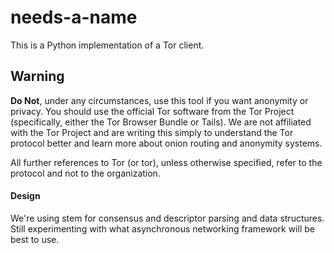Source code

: needs-a-name
============
This is a Python implementation of a Tor client.

## Warning
**Do Not**, under any circumstances, use this tool if you want anonymity
or privacy.  You should use the official Tor software from the Tor Project
(specifically, either the Tor Browser Bundle or Tails).  We are not affiliated
with the Tor Project and are writing this simply to understand the Tor protocol
better and learn more about onion routing and anonymity systems.

All further references to Tor (or tor), unless otherwise specified, refer to
the protocol and not to the organization.

#### Design
We're using stem for consensus and descriptor parsing and data structures.
Still experimenting with what asynchronous networking framework will be
best to use.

————

Work to be completed:
Please express the rows above as a JSON list of strings, one per line, omitting blank lines and leaving the pictures out.

Written response:
[
  "Source code",
  ": needs-a-name",
  "============",
  "This is a Python implementation of a Tor client.",
  "## Warning",
  "**Do Not**, under any circumstances, use this tool if you want anonymity",
  "or privacy.  You should use the official Tor software from the Tor Project",
  "(specifically, either the Tor Browser Bundle or Tails).  We are not affiliated",
  "with the Tor Project and are writing this simply to understand the Tor protocol",
  "better and learn more about onion routing and anonymity systems.",
  "All further references to Tor (or tor), unless otherwise specified, refer to",
  "the protocol and not to the organization.",
  "#### Design",
  "We're using stem for consensus and descriptor parsing and data structures.",
  "Still experimenting with what asynchronous networking framework will be",
  "best to use."
]